## TASK DESCRIPTION:
An exact copy of the lines of the listing below between the "Please, use image" line and the "This library has" line, both included, is the whole answer; please omit the pictures.
◆ ◆ ◆ ◆
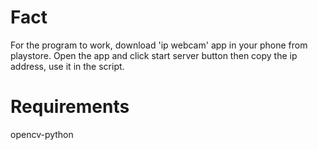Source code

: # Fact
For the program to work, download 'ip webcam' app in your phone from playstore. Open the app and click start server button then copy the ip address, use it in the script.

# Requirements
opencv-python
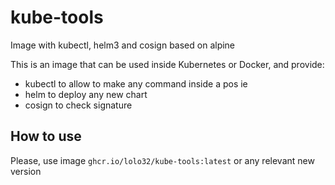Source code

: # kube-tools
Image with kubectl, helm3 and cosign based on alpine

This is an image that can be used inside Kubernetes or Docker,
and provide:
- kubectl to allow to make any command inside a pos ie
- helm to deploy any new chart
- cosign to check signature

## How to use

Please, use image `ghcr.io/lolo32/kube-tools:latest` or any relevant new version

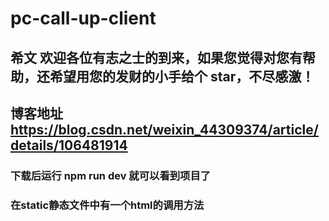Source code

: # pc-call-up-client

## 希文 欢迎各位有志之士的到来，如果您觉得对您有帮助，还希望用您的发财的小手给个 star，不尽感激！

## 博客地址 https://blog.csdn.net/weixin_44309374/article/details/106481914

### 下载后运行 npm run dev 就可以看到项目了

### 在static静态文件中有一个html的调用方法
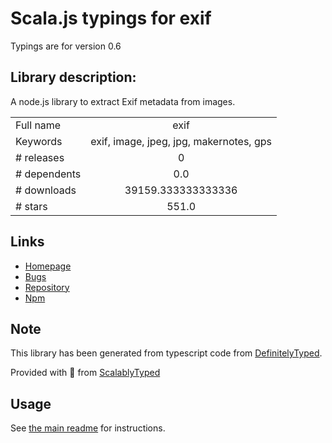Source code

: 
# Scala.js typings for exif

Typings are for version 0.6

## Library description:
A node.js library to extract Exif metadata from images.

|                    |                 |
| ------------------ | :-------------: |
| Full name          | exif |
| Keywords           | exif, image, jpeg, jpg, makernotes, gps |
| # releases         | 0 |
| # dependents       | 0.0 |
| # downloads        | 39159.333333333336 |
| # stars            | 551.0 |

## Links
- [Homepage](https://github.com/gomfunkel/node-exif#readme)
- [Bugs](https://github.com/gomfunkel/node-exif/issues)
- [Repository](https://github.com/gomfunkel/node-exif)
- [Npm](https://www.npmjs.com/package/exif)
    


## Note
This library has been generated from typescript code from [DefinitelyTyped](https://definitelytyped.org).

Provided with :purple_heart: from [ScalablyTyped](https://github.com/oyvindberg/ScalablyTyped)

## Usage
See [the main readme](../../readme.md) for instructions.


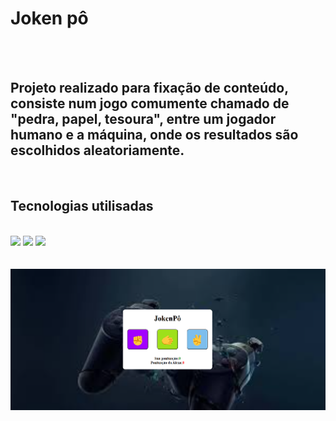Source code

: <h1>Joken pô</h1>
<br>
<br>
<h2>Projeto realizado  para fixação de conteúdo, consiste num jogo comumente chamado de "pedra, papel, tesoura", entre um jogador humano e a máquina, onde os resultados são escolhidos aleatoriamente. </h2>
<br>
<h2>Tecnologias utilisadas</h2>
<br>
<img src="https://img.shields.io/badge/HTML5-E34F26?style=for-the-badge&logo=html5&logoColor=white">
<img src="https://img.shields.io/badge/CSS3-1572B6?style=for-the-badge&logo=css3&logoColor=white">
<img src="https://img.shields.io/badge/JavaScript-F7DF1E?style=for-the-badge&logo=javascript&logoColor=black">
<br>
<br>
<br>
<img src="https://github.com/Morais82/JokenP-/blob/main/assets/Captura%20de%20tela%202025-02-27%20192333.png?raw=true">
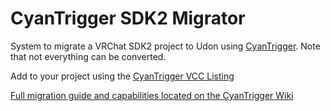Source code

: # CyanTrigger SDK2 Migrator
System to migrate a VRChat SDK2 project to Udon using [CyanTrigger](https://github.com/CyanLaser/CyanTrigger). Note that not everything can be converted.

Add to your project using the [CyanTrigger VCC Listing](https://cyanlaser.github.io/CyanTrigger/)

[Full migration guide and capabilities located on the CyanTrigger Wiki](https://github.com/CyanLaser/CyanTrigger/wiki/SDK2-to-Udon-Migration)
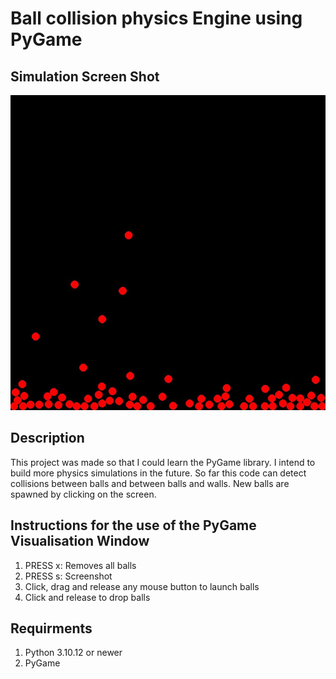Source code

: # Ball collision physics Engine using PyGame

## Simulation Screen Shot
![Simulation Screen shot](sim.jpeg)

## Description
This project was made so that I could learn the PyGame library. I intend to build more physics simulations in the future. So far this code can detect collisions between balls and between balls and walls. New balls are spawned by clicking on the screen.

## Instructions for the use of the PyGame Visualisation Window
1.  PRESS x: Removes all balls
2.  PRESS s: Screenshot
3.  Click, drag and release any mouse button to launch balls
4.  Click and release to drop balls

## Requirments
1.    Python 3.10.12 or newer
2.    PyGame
◆ ◆ ◆ ◆
## WRITTEN REPLY:
Please, use image `ghcr.io/lolo32/kube-tools:latest` or any relevant new version

Source code

: # pc-call-up-client

## 希文 欢迎各位有志之士的到来，如果您觉得对您有帮助，还希望用您的发财的小手给个 star，不尽感激！

## 博客地址 https://blog.csdn.net/weixin_44309374/article/details/106481914

### 下载后运行 npm run dev 就可以看到项目了

### 在static静态文件中有一个html的调用方法
Source code

: 
# Scala.js typings for exif

Typings are for version 0.6

## Library description:
A node.js library to extract Exif metadata from images.

|                    |                 |
| ------------------ | :-------------: |
| Full name          | exif |
| Keywords           | exif, image, jpeg, jpg, makernotes, gps |
| # releases         | 0 |
| # dependents       | 0.0 |
| # downloads        | 39159.333333333336 |
| # stars            | 551.0 |

## Links
- [Homepage](https://github.com/gomfunkel/node-exif#readme)
- [Bugs](https://github.com/gomfunkel/node-exif/issues)
- [Repository](https://github.com/gomfunkel/node-exif)
- [Npm](https://www.npmjs.com/package/exif)
    


## Note
This library has been generated from typescript code from [DefinitelyTyped](https://definitelytyped.org).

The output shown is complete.